◆ Instructions to follow: An exact reprint of the listing is required, with no pictures included.

◆ Records shown:

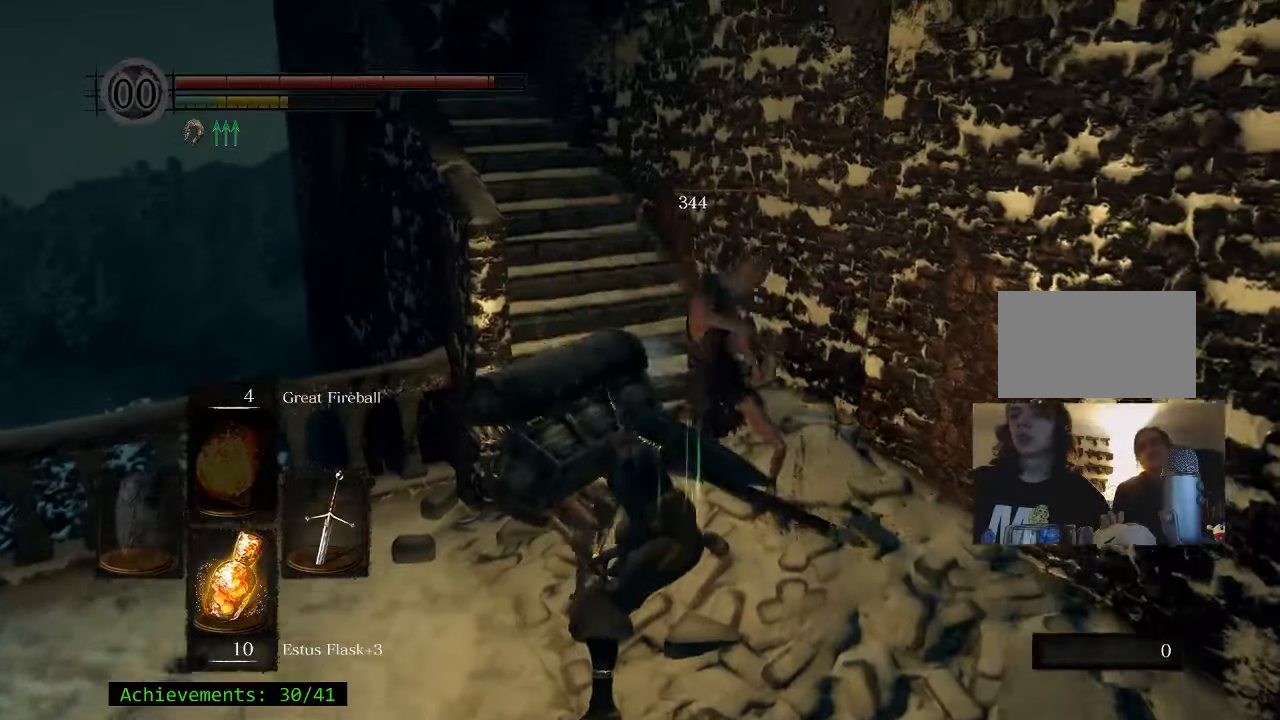
{"keys": [], "events": [[266, "w", "up"]]}
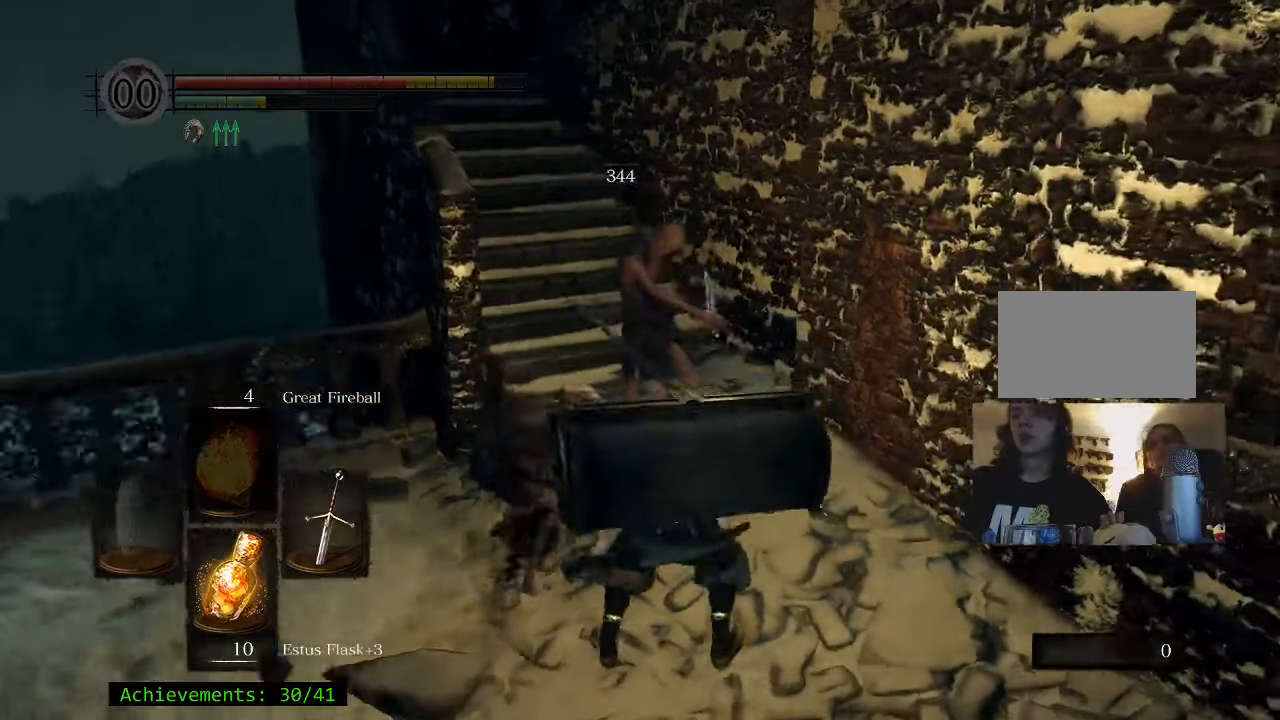
{"keys": [], "events": []}
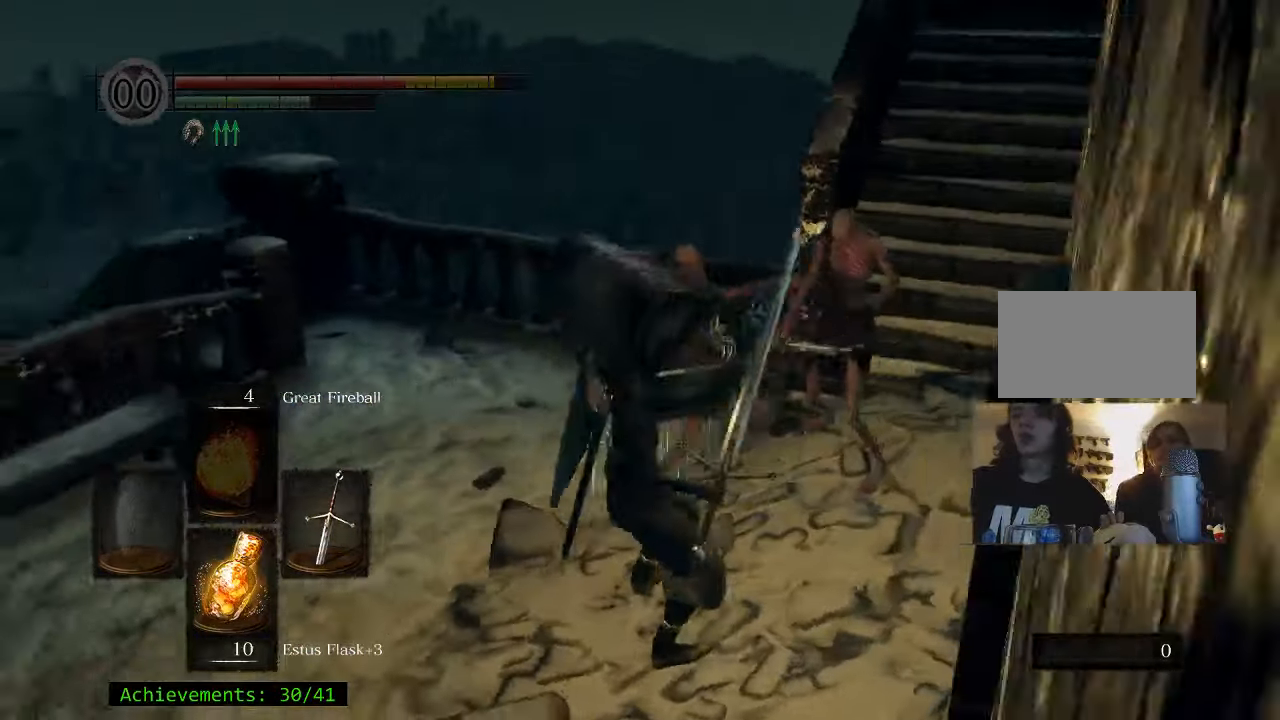
{"keys": ["w"], "events": [[66, "w", "down"]]}
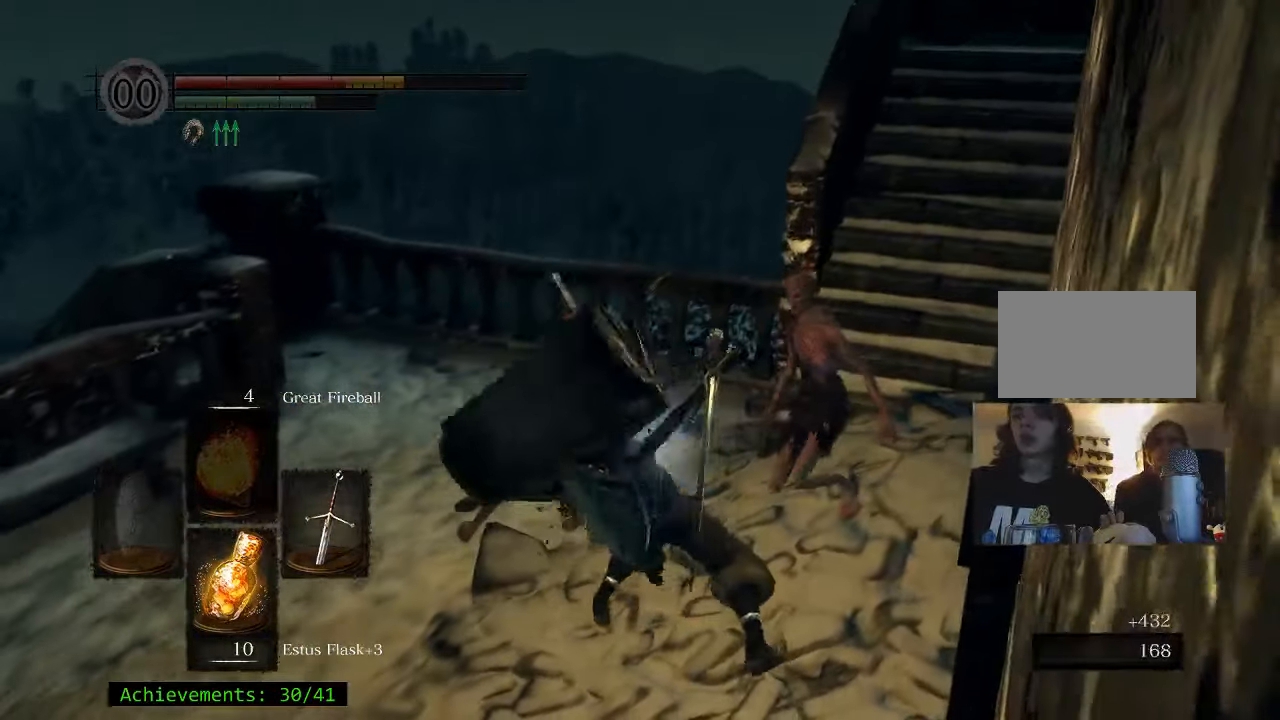
{"keys": [], "events": [[366, "w", "up"]]}
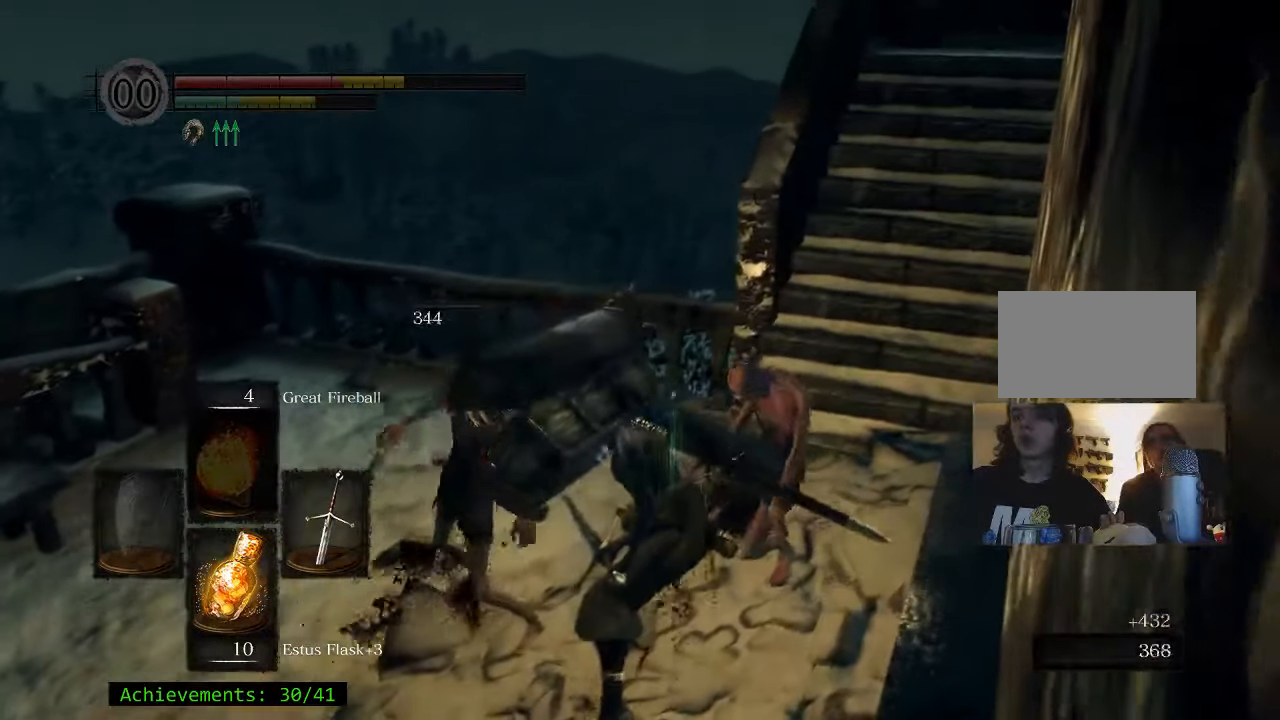
{"keys": [], "events": []}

◆ Problem solution:
{"keys": [], "events": [[266, "w", "up"]]}
{"keys": [], "events": []}
{"keys": ["w"], "events": [[66, "w", "down"]]}
{"keys": [], "events": [[366, "w", "up"]]}
{"keys": [], "events": []}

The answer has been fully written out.